What Is The Difference Between A Canyon And A Gorge?

A canyon in Jasper, Alberta.
A canyon in Jasper, Alberta.

Canyons and gorges are geographical landforms belonging to the broad categories of valleys. Morphologically, they are either V-shaped or U-shaped with a down ward fold extending below the earth surface. They are classically low areas and could be separating mountains or hills. More often than not, canyons and gorges have rivers streaming through them and are usually very long and narrow. They are often considered deep valleys with very steep escarpments. Though these terms have been utilized interchangeably, there exists some critical differences between a canyon and a gorge in terms of size, mode of formation, localization and preference of usage of the terms.

Differences Between A Canyon And A Gorge

In terms of the proportions of the two, a canyon is considered larger than a gorge. They are both deep valleys, but a canyon is often wider compared to a gorge. The term gorge is at times used to describe ravines which are narrower than canyons. Canyons are mainly localized to the arid areas while gorges can be found in temperate areas like between mountain ranges. While water or lava flow is implicated in the formation of gorges, erosion from a plateau level coupled with resistance of hard rocks to weathering is the manner in which canyons are formed. Often, gorges are associated with rivers while canyons are not. Despite the geographical differences, in the United States the term canyon is widely applied to refer to both canyons and gorges. In Europe however, the term gorge is more preferred.

Formation Of Canyons

Erosion, is the weathering process that leads to the formation of canyons. This begins at the table land level and continues downwards. Hard rock is resistant to this weathering process, thus remains on the escarpments in form of granite and sandstones. Major canyons in the world include the Yarlung Tsangpo Grand Canyon in the Unites States of America, the Fish River Canyon in Namibia and the Grand Canyon of northern Arizona.

Formation Of Gorges

Gorges form via three forms of natural forces: erosion, geological uplift and glaciers melting. Erosion and washing away of the sediments caused by rivers and streams in valleys is responsible for formation of most gorges in the world. The Talari Gorges in Mali were formed in this manner. Upward movement of the Earth’s surface termed the geologic uplift has been implicated in formation of these land forms. In most cases, geologic uplift works hand in hand with erosion. These two forces led to the formation of Macocha Gorge in Czech Republic. The Colombia River Gorge in Washington was formed via melting of glaciers, which is the third force that leads to gorges creation.

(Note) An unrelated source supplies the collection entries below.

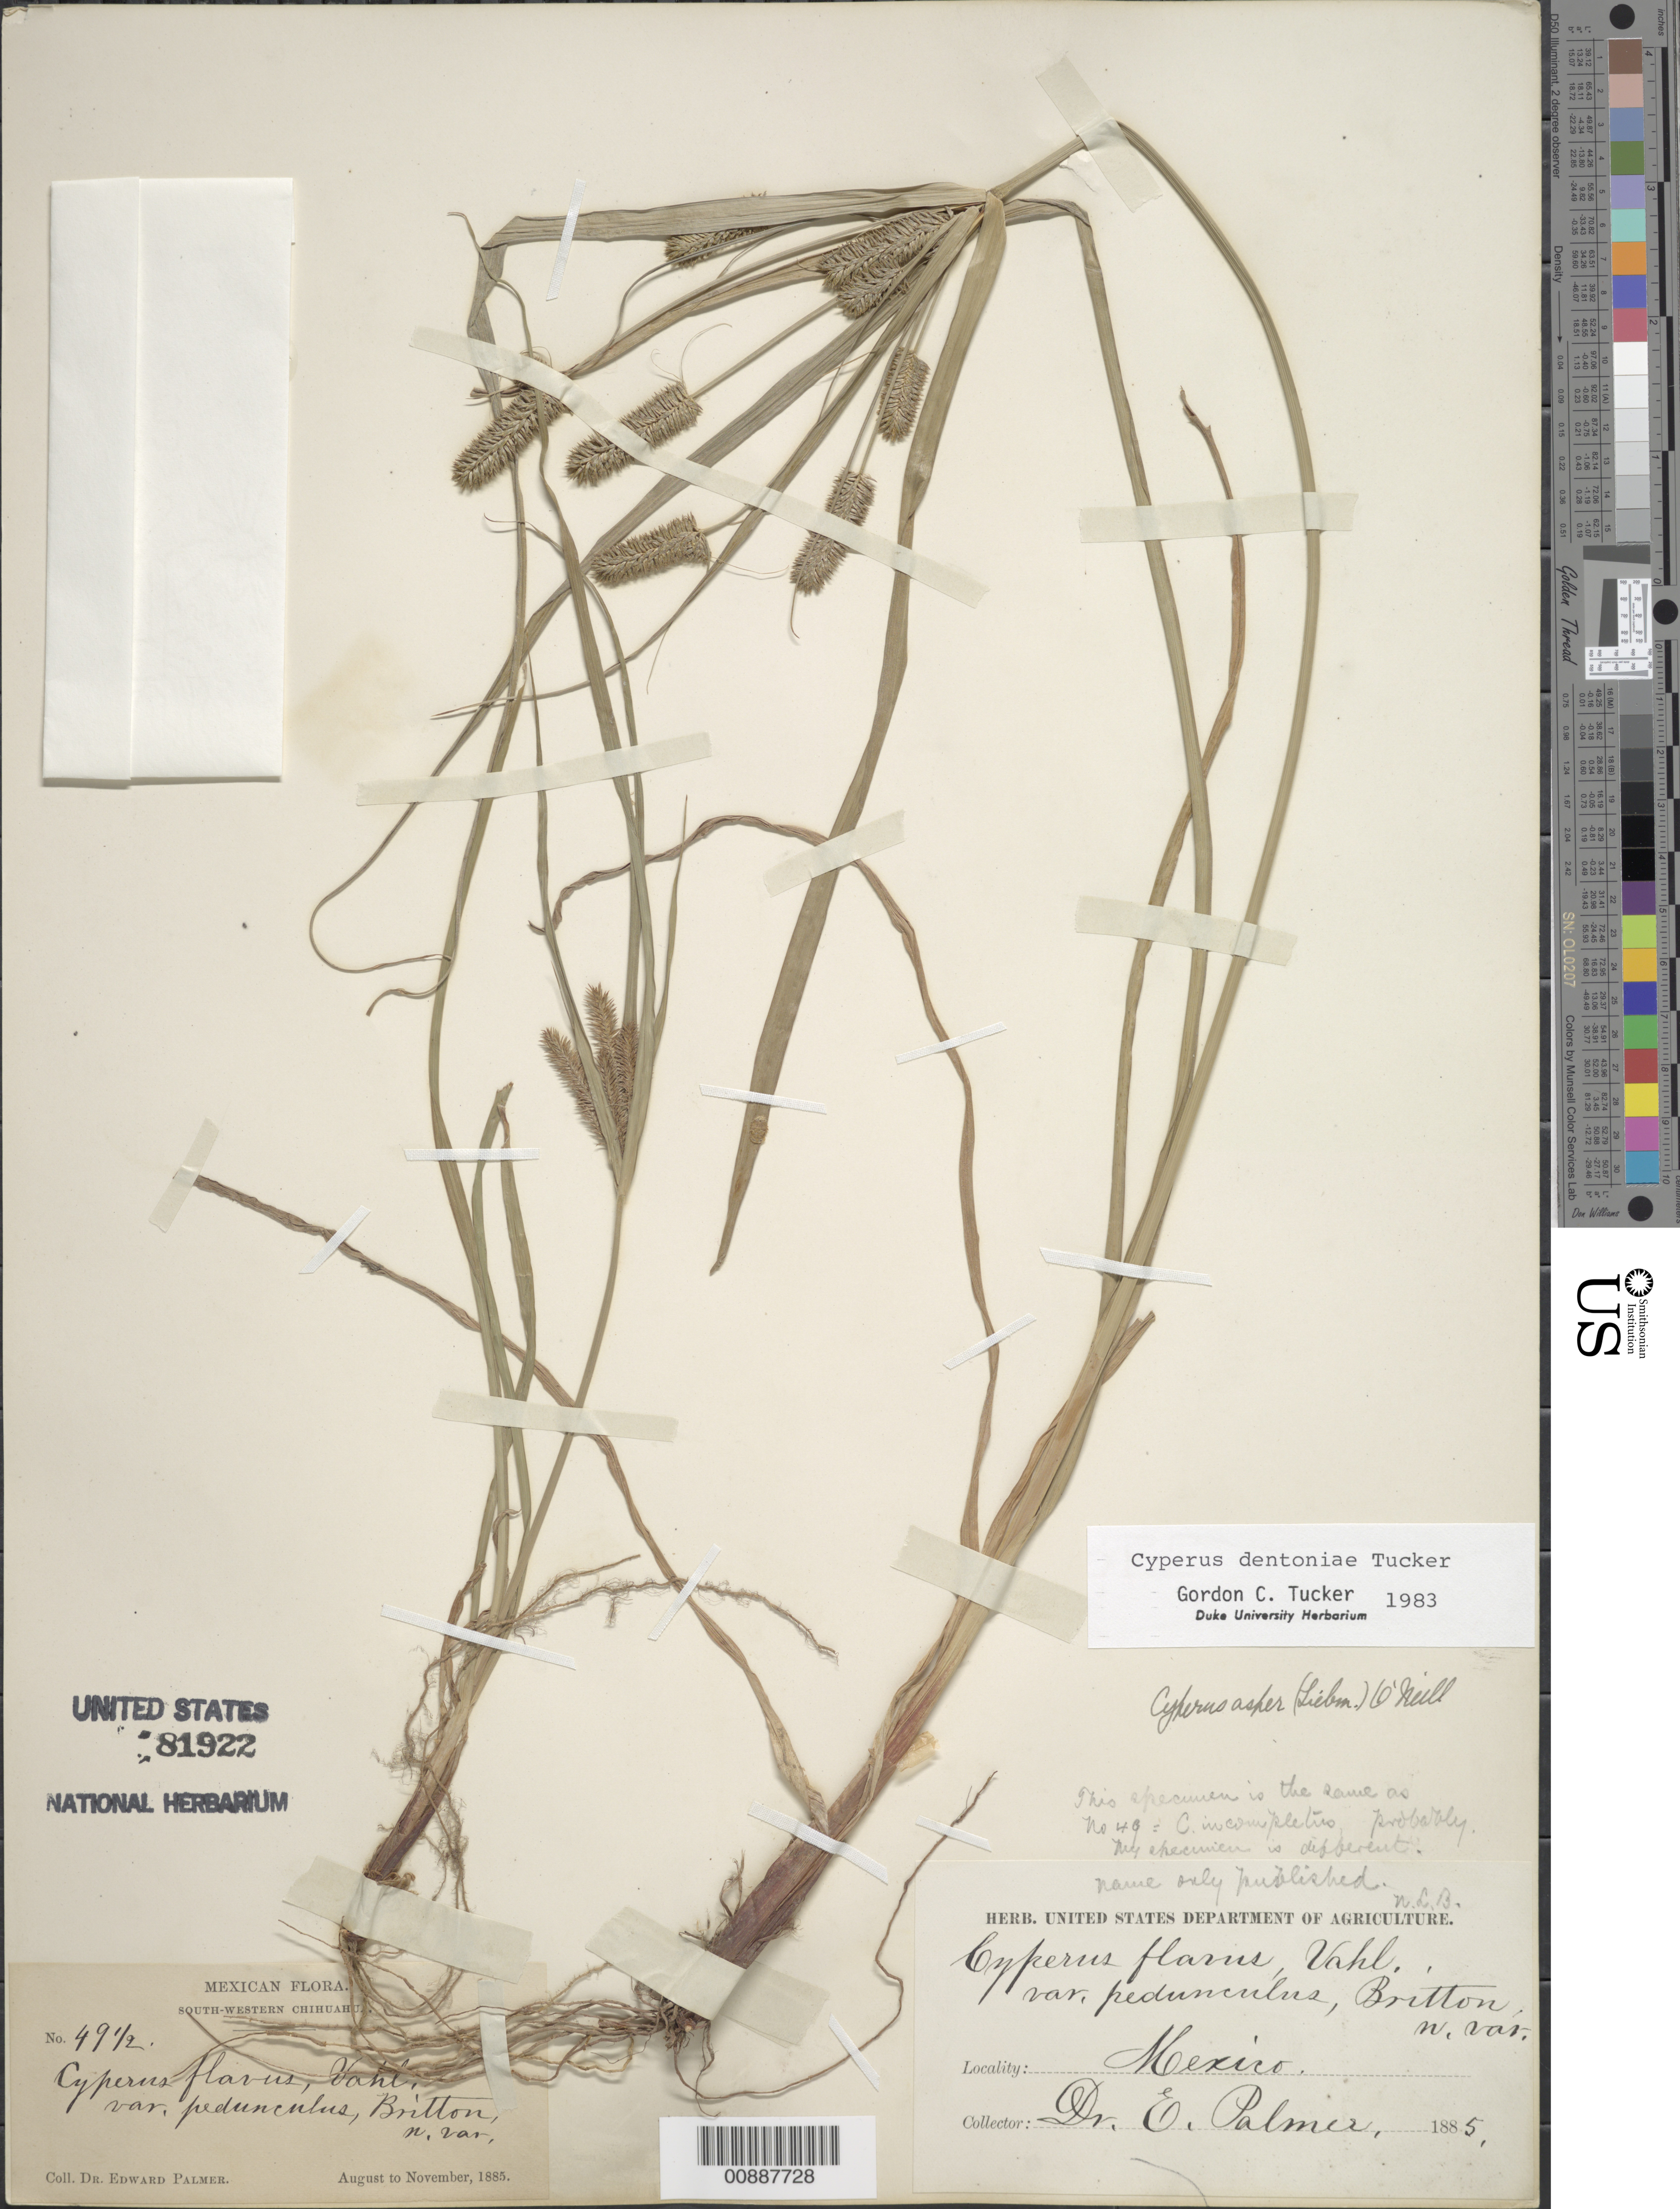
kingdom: Plantae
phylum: Tracheophyta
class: Liliopsida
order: Poales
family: Cyperaceae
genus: Cyperus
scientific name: Cyperus dentoniae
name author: G.C. Tucker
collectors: E. Palmer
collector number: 49½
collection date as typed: Aug 1885 to -- Nov 1885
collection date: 1885-08/1885-11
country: Mexico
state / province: Chihuahua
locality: South-Western Chihuahua.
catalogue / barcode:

Significance Of Canyons And Gorges

Canyons and gorges are a geographical fascinations known for tourist attraction which often contributes to countries’ economies. They also provide education regarding changes in land forms in their tales of modes of formation. Some of these landforms are important archaeological sites documenting early human life by way of remains of ancient plants and animal remains. An example is the Olduvai Gorge cited by the Leakey family as famous for ancient tools and fossils. Dams built along the rivers streaming through the gorges are often important sources of energy, example being the Three Gorges Dam.